Task directions:
When you find the word "Catholic" in a line of the entries, please copy the whole line.

Data shown:

+-------+

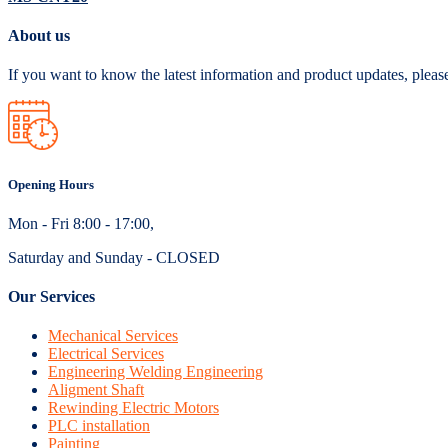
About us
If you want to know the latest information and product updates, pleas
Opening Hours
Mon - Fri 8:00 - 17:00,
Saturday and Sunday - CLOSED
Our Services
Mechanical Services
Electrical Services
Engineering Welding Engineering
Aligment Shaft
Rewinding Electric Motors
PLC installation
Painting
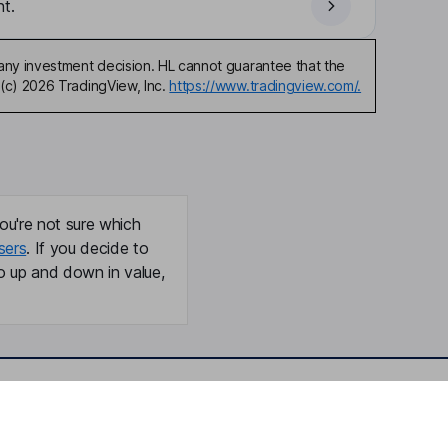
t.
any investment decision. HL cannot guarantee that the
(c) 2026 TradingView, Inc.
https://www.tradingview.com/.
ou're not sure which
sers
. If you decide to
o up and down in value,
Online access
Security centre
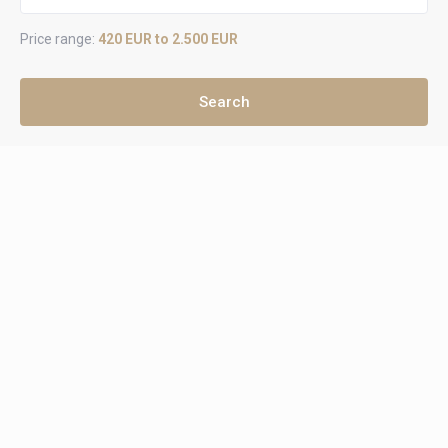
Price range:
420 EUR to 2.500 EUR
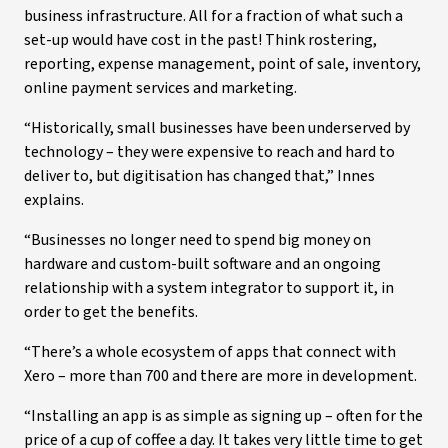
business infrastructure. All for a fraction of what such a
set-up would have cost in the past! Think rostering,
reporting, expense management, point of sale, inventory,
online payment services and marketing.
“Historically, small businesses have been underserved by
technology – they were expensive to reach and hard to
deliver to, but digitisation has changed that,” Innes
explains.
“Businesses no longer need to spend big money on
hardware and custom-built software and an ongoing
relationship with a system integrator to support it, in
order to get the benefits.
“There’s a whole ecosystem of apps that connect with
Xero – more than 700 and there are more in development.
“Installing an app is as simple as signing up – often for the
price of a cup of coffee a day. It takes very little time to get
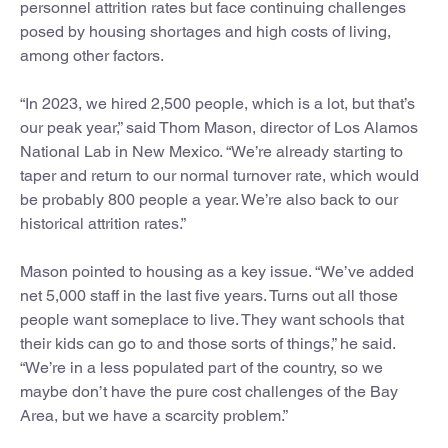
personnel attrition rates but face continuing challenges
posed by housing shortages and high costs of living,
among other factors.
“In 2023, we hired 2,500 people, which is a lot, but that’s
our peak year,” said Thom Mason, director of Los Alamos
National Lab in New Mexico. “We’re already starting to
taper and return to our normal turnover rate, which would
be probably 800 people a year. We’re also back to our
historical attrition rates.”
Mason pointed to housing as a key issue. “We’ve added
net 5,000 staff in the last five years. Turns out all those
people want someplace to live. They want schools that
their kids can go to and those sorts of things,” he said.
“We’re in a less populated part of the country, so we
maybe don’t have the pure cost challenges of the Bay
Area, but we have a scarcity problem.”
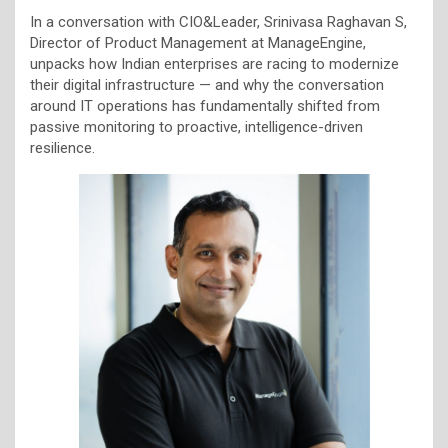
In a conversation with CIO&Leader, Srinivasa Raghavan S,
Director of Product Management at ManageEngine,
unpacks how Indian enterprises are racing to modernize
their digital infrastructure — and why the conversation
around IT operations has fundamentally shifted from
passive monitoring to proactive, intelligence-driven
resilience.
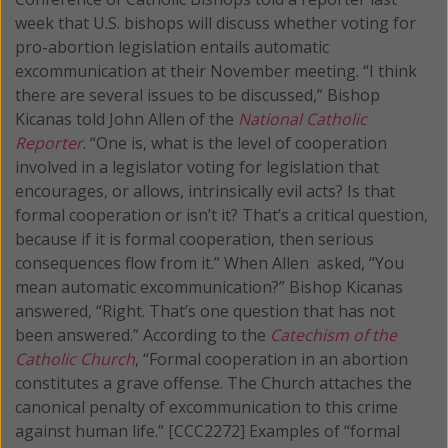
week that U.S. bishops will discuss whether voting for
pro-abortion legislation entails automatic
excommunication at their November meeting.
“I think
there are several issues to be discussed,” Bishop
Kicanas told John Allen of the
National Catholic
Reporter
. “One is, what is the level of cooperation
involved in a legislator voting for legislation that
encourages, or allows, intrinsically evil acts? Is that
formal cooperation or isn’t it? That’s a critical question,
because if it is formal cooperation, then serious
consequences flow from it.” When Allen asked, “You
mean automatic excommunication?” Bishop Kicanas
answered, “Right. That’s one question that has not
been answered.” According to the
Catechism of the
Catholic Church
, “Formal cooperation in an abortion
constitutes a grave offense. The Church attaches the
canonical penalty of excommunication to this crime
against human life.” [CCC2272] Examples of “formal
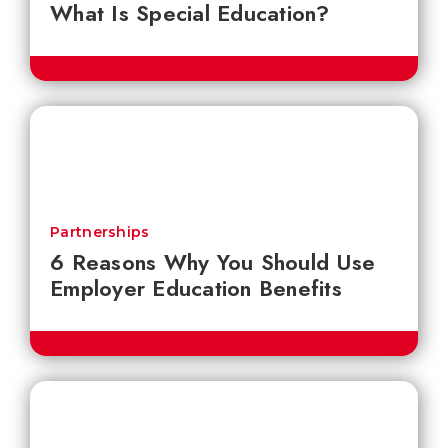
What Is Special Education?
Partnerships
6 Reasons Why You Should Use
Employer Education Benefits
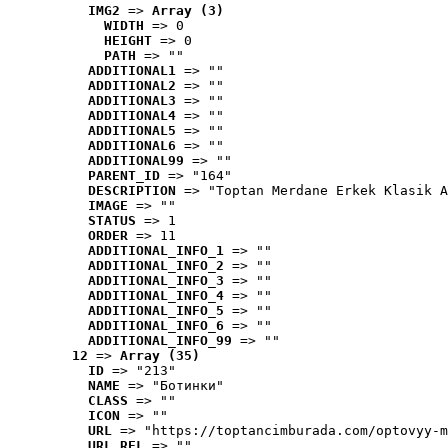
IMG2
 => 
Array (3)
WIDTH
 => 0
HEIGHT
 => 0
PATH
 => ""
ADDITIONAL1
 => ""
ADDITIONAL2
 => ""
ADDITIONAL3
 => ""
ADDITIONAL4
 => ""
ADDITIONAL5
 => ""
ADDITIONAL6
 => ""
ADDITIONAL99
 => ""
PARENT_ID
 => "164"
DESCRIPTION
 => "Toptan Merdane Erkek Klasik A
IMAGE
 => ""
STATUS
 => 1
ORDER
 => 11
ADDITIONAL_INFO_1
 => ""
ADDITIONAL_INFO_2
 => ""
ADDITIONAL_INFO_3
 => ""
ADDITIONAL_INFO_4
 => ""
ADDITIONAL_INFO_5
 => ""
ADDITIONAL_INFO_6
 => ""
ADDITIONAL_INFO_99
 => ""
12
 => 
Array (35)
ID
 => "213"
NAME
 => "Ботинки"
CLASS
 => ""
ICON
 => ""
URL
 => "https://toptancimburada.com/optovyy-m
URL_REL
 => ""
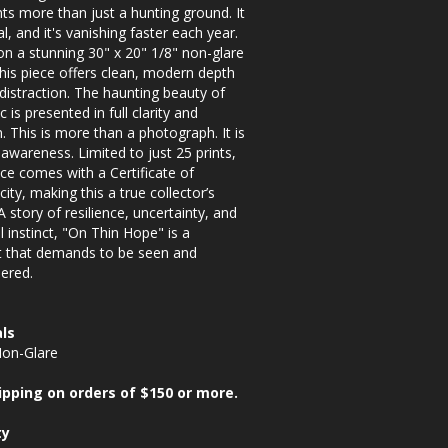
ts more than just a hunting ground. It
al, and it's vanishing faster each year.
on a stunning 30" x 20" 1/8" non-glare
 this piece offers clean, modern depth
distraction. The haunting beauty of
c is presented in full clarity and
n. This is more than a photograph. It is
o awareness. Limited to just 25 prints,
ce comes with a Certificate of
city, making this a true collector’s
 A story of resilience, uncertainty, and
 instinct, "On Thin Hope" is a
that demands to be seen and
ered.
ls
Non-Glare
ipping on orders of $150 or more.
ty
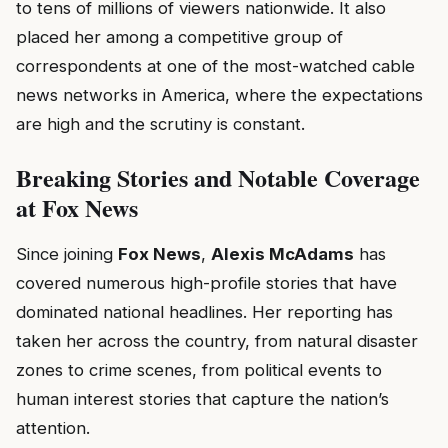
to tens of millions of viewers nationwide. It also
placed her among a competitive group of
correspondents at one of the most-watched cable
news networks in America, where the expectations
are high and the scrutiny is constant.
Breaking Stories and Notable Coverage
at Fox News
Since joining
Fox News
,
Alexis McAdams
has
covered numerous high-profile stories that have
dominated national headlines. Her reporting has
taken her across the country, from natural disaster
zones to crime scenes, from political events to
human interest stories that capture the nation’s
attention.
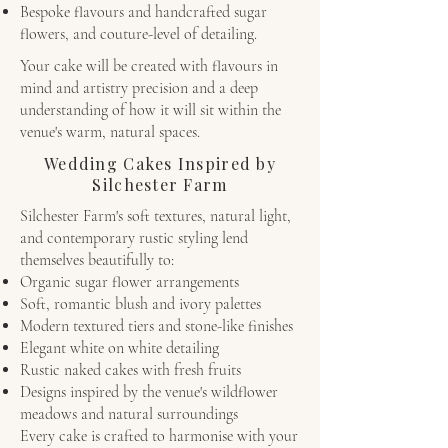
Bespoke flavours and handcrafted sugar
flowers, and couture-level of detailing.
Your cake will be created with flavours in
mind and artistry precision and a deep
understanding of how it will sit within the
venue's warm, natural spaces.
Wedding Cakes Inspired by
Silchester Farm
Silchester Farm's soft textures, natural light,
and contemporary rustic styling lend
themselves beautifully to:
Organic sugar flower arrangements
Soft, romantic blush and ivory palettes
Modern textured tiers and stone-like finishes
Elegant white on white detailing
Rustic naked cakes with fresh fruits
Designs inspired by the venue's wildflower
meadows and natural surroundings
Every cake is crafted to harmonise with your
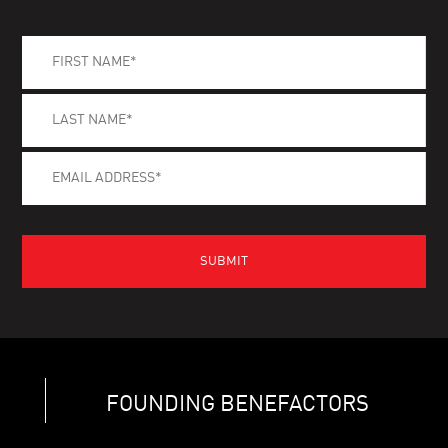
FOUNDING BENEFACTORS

+-------+

Reply to the exercise:
National Catholic
Catholic Church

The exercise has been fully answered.